FIG. 7 is a diagram showing a pressure change in the sterilization container when the humidifying method of the present invention is carried out.

FIG. 8 is a diagram showing a pressure change in a sterilization container when performing a conventional humidification method.

FIG. 9 is a diagram showing changes in humidity in a sterilization container at 40 ° C. according to the method of the present invention and the conventional method.

FIG. 10 shows the method of the present invention and the conventional method at 55 ° C.
The figure which shows the humidity change in each sterilization container.

FIG. 11 shows the method of the present invention and the conventional method at 40 ° C.,
The figure which shows each residual air pressure in a sterilization container.

FIG. 12 shows the method according to the present invention and the conventional method at 55 ° C.,
The figure which shows each residual air pressure in a sterilization container.

FIG. 13 shows the method of the present invention and the conventional method at 40 ° C.,
The diagram which shows the temperature change of each to-be-sterilized object.

FIG. 14 shows the method of the present invention and the conventional method at 55 ° C.
The diagram which shows the temperature change of each to-be-sterilized object.

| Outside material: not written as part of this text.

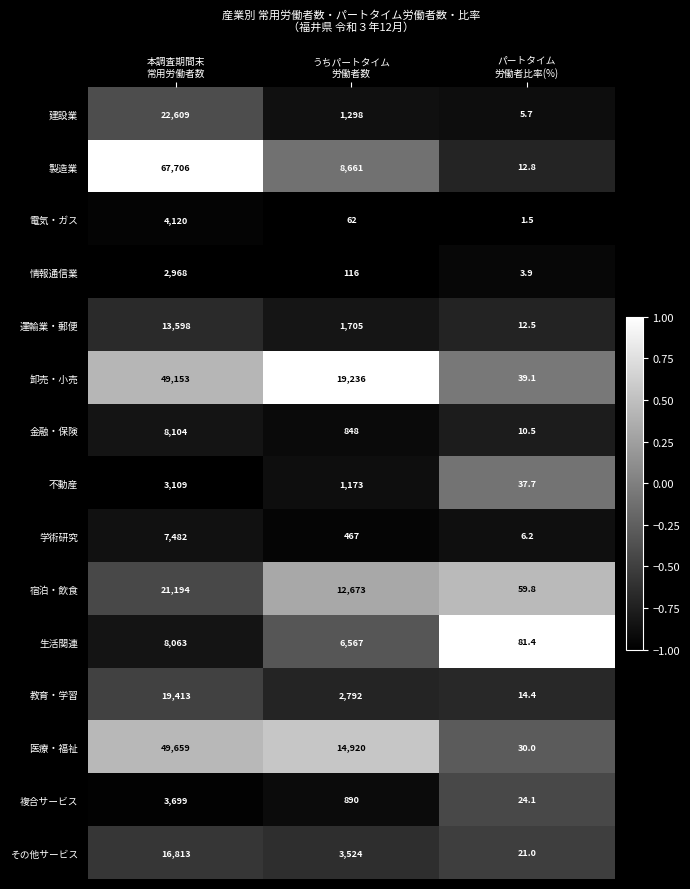

At which category does the chart reach its peak across all series?

本調査期間末
常用労働者数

FIG. 15 is a diagram showing changes in pressure inside the sterilization container and changes in temperature of the cover plate during the humidification process.

[Explanation of symbols]

 1 Sterilization container 2 Lid plate 3 Storage basket 4 Small cylinder 5 Storage part 6 Operation panel 8 Intake pipe 9 Disinfection filter 10 First opening / closing valve 11 Exhaust pipe 12 Second opening / closing valve 13 Vacuum pump 16 Electric heater 17 Water storage container 18 Electric heater 19 gauze

Claims (5)

[Claims] 1. A bottomed cylindrical sterilization container having an opening at one end, a lid plate which can hermetically close the opening of this sterilization container, a steam generator for filling the sterilization container with steam, and this steam generation. An electric heater for heating the vessel, an exhaust pipe with its upstream end opened to the inner surface of the deep end of the sterilization container, a vacuum pump provided in the middle of this exhaust pipe, and a sterilization gas supply into the sterilization container. A gas sterilizer equipped with a gas supply device. 2. The gas sterilizer according to claim 1, further comprising a temperature sensor for measuring the temperature of the steam generator. 3. A bottomed cylindrical sterilization container having an opening at one end, a lid plate that can hermetically close the opening of the sterilization container, a steam generator for filling the sterilization container with steam, and the steam generation. An electric heater for heating the vessel, an exhaust pipe with its upstream end opened to the inner surface of the deep end of the sterilization container, a vacuum pump provided in the middle of this exhaust pipe, and a sterilization gas supply into the sterilization container. A method of operating a gas sterilizer for performing a sterilization process using a gas sterilizer equipped with a gas supply device for carrying out sterilization, wherein the sterilization container accommodates an object to be sterilized and the opening is closed by the lid plate. After that, by operating the vacuum pump while energizing the electric heater, the air in the sterilization container is discharged and the sterilization container is filled with water vapor,
A method of operating a gas sterilizer which heats an object to be sterilized by the steam and then supplies a sterilizing gas into the sterilization container by the gas supply device. 4. The gas sterilization according to claim 3, wherein the temperature of the steam generator is measured when the vacuum pump is operated while the electric heater is energized, and the pressure in the sterilization container is determined based on this temperature. How to operate the device. 5. The temperature of the steam generator is measured when the vacuum pump is operated while the electric heater is energized, and the temperature is maintained at a constant value after the temperature is lowered, and then the temperature is increased again. 5. The method of operating a gas sterilizer according to claim 3 or 4, wherein the amount of water stored in the steam generator is determined based on this time.